This has been a fateful month in the history of environmental apocalypse as the Amazon rainforest, also known as the “lungs of the earth,” have been on fire throughout the month. The Amazon rainforest contributes significantly in nurturing wild species and in regulating the climate. It is the world’s largest rain forest in terms of species – having a diversity of millions of animal species and trees. It absorbs a massive amount of planet-warming carbon dioxide and produces 6% of the planet’s oxygen.
There is indeed no denial of the fact that this humongous fire has been a potent symbol of people’s indifference and negligence to environmental disorder and climate change; however, the real cause of the fire consists of socio-political factors as much as environmental issues. The scariest of the facts is that the fire is still active and the smoke is visible from space.
It is important to note that the fire is not limited within the territory of Brazil anymore and has spread across the neighbouring countries of Bolivia, Paraguay, Uruguay and Argentina. Previously, satellite images showed fires in the Brazilian states of Amazonas, Rondonia, Para and Mato Grosso.
A forest fire isn’t something that is uncommon and often has various precursors like extreme heat and lightning. However, it has been reported that more than the environmental factors, political and populist reasons are responsible. More than 1,330 square miles of the Amazon rainforest have been lost since January, a 39% increase over the same period last year. Especially after Jair Bolsonaro came to power, the Amazon’s environmental protection was reduced, which he said was necessary to promote economic development.
So the fact here is that the forests were ignited in order to clear up land for industrial and agricultural development.

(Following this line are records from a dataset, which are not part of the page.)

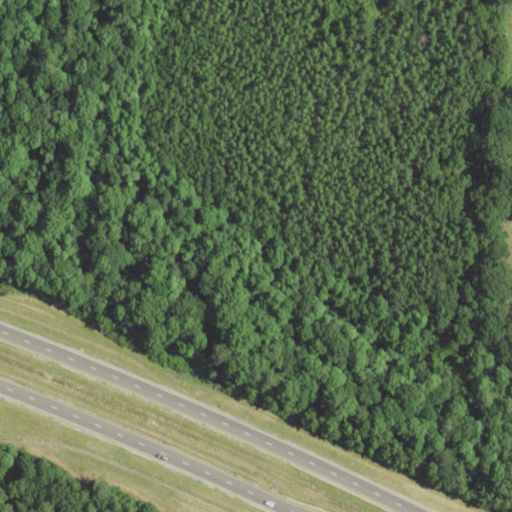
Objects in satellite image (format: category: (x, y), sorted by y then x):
road: (206, 415)
road: (146, 446)
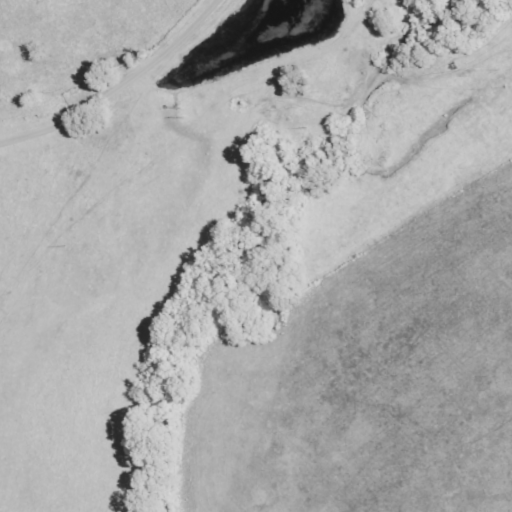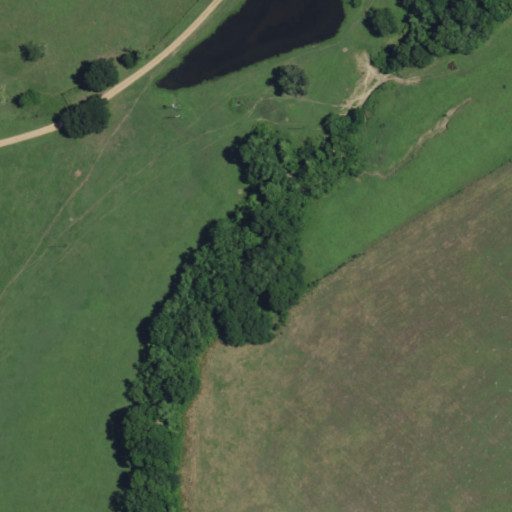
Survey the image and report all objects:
road: (150, 80)
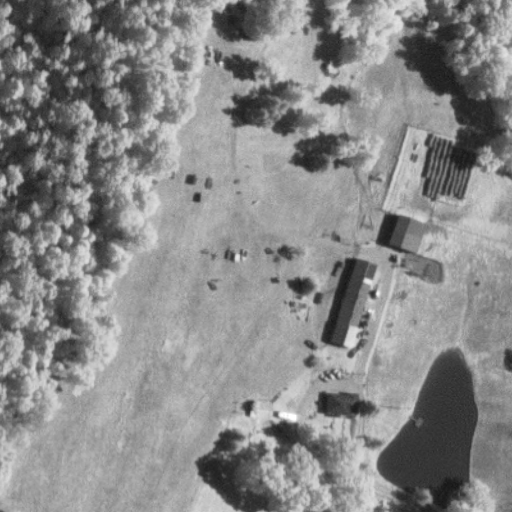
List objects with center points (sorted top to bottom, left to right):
building: (404, 232)
building: (351, 301)
building: (338, 403)
building: (258, 408)
road: (298, 420)
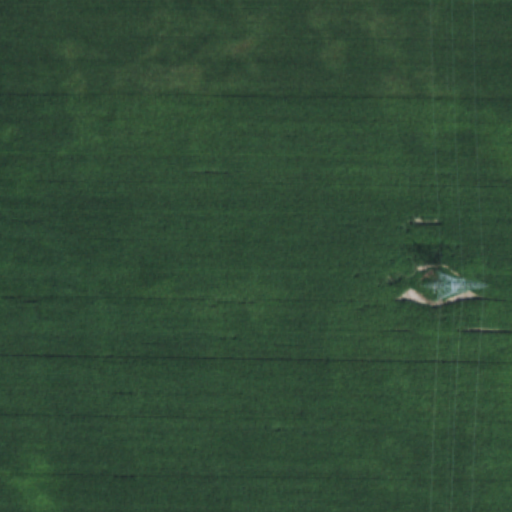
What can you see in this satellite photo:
power tower: (436, 281)
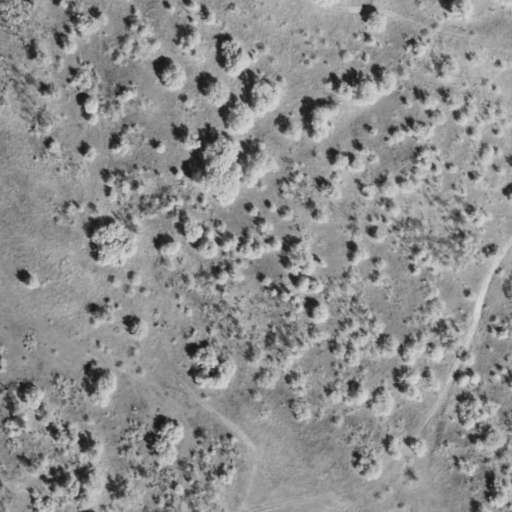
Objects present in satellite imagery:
road: (410, 344)
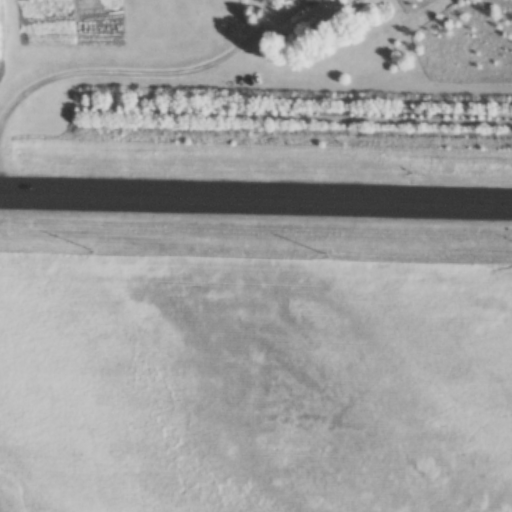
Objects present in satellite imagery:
building: (314, 2)
road: (142, 71)
road: (255, 199)
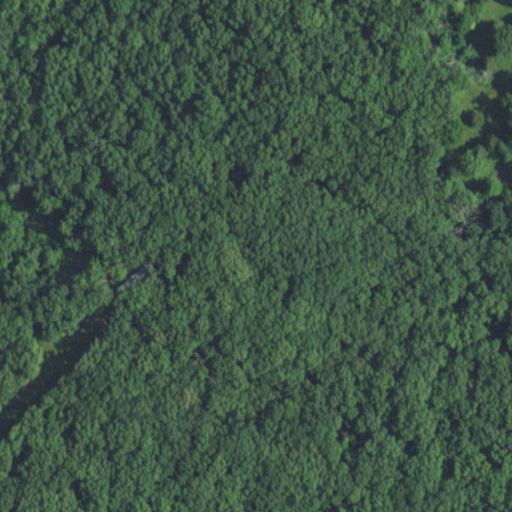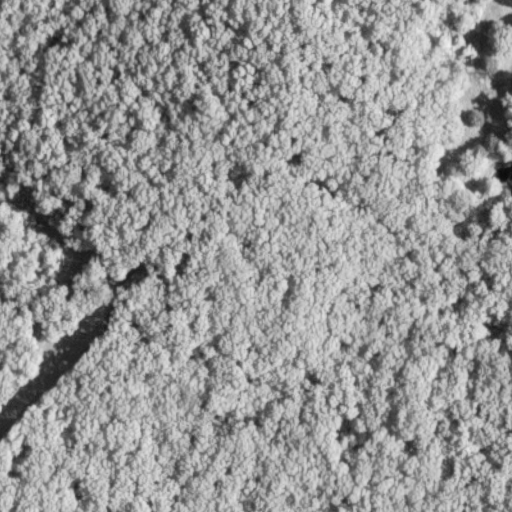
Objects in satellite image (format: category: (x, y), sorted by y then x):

The three Brazilian states with the worst spikes in fire are all governed by Bolsonaro’s allies, a former BBC journalist and the current director of the nonprofit Energy and Climate Intelligence Unit. The states governed by the opposition have actually seen a decline in fires. Leaked documents show that Bolsonaro’s government intends to strategically prevent conservation projects in the Amazon.
This was a rather populist move taken in the name of better utilisation of the land, thus leading to a major catastrophe. Somehow, what happened was beyond anticipation and the blaze went uncontrolled. A few episodes of rain too could not give respite, though it is now being forecast that rainfall in the first week of September can bring about some relief.
However, simply figuring out that the reason is political is not going to solve the issue. The concern now is how the fire can be extinguished. And is there any possibility that the forests can be restored? Unfortunately, they cannot be.
Now the question is, can the government of Brazil blamed completely? They focused on the point of requirement of more farm land which in a way may seem logical. Like Brazil, other Latin American countries like Peru, Uruguay, Chile too, require economic development and industrialisation. Hence, they believe that the allocation of funds towards environmental conservation can be diverted to other areas.
However, it equally important to understand the Amazon rainforest is not merely a bunch of trees, it is extremely necessary not just for the continent but also for sustainability of the entire planet. The rampant deforestation and fire may appear to be something that can be overcome but the devastating impact is irreparable. To maintain a balance in the ecosystem, it is not just the human species that should continue to survive.
We lost thousands of animals and other organisms in these fire spikes apart from the trees. Apart from this, the emission of huge quantity of carbon and other toxic gases are soon going to take a toll of people’s lives. So, the course of development for which all this is apparently done will become redundant.
If we see closely, it will be very clear that the problem is predominantly political. It is politics in the disguise of economic growth and national sentiments that leads to such a situation, the outcome of which generally goes against the benefit of the populace. The Amazon fires brings this question into focus.
Bolsonaro says it’s Brazil’s internal affair, but isn’t Macron right in saying that it’s the world’s lungs that are burning away? The Amazon produces as much as 6% of the oxygen we all breathe. Therefore, what Bolsonaro does in Brazil affects us all.
It is very important for every country to take the issue of ecological crisis and sustainability seriously and refrain from dragging this into politics. Beyond all other factors, sustainability has to be the top priority before it leads to a major humanitarian crisis.